Alberni’s first labyrinth built behind hospital

The Port Alberni Labyrinth Society has built the city’s first labyrinth behind West Coast General Hospital.

The Port Alberni Labyrinth Society has created its first labyrinth

The Port Alberni Labyrinth Society has fulfilled its goal of building the city’s first labyrinth.

The labyrinth was built last week behind West Coast General Hospital , and the grass seeded around the paving stones will be ready in time for the grand opening on the summer solstice June 20. PALS spokesperson Ernie Sherman said the society hopes to put in a couple of benches and do some landscaping in the coming weeks.

Labyrinths are known in other cities to be a good draw, Sherman said.

“What we’re trying to do is showcase this one. It’s going to be the first,” he added.

Labyrinths are not new. Nanaimo has several and one was recently built at the Victoria General Hospital.

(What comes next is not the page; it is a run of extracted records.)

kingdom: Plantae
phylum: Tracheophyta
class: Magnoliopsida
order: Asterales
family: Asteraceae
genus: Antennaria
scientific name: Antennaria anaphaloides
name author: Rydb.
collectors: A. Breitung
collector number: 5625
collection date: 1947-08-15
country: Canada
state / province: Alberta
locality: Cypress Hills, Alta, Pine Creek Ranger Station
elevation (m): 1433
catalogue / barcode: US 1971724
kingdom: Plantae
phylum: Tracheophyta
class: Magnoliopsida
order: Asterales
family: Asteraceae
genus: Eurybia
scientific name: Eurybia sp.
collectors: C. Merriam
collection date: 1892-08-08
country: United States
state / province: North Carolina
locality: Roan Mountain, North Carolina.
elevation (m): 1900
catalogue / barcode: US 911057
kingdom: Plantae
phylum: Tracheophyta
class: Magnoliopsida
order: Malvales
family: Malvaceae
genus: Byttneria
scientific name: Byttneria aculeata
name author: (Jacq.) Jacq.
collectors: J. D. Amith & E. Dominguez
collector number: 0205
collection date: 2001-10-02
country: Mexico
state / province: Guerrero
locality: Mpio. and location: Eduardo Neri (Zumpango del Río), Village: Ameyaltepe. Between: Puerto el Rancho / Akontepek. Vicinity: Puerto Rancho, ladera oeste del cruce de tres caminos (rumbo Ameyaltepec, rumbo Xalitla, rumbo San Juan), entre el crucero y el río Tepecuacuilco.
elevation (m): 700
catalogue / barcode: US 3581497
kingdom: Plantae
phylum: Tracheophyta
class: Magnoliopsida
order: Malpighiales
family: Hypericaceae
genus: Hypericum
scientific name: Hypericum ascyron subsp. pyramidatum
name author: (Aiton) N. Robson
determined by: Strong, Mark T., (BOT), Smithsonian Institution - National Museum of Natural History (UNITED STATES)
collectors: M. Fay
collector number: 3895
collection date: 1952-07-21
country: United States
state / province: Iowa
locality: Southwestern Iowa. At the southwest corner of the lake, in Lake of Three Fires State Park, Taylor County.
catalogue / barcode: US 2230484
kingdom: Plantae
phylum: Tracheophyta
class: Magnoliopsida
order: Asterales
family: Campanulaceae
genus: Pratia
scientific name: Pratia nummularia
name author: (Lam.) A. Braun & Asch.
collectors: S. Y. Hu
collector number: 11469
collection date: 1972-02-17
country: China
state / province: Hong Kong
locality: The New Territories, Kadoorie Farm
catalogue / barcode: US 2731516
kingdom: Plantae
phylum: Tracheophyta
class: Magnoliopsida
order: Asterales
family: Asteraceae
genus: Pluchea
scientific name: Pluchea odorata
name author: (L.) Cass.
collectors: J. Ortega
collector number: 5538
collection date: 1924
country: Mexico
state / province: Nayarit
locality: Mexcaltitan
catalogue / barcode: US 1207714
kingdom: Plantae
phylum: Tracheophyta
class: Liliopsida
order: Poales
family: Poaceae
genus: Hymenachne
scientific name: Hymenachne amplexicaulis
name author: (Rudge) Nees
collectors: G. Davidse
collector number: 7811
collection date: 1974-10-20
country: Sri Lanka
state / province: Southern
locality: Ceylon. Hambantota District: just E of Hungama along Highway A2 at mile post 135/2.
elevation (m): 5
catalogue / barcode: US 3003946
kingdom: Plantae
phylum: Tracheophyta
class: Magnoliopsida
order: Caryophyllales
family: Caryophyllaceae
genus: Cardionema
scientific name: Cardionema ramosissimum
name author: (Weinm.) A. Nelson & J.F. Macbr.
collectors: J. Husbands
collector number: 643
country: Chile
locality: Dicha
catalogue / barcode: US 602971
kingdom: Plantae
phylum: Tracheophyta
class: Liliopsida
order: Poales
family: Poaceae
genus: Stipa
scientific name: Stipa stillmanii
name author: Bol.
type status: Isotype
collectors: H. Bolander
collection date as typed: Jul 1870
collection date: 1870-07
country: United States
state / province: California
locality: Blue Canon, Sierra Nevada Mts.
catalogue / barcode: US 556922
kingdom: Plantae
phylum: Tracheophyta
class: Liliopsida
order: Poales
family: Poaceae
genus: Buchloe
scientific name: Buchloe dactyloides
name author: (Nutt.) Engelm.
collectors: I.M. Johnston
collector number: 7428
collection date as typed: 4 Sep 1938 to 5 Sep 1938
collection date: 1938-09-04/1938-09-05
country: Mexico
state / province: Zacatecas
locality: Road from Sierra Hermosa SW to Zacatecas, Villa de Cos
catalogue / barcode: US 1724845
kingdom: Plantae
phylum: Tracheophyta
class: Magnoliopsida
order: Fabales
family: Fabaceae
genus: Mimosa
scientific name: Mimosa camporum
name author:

Labyrinths were created approximately 4,000 years ago and today are a cross-cultural health and wellness tool. A labyrinth is a unicursal pathway with one way in, a centre and the same path out.

Unlike mazes, which are designed to trick and stump people, labyrinths promote a sense of calm, insight, connection and healing.

This ancient archetypical symbol is re-emerging throughout the world in parks, hospitals, schools, churches, progressive businesses, health centres and backyards, says Sherman, as people search for meaning and purpose in their daily lives. “Each time you go around you can get a different feeling,” Sherman said. “It’s different for every person.”

The society will lobby the hospital to create a pathway to get to the labyrinth, so people don’t have to walk across the grass. The labyrinth is flat against the ground so groundskeepers can run the lawnmower, and people in wheelchairs can use it too.

Although the work is done, the society still needs to raise nearly $15,000 to defray costs already incurred. Any money left over will go towards building more labyrinths, Sherman said. The society has a vision of developing Port Alberni into the “city of labyrinths”, much like Chemainus is known for its murals or the City of Ottawa is known for its lengthy canal skating rink and tulip festival each year.

“We need a gimmick,” Sherman said. “Why not choose an item that has been around for several thousand years?”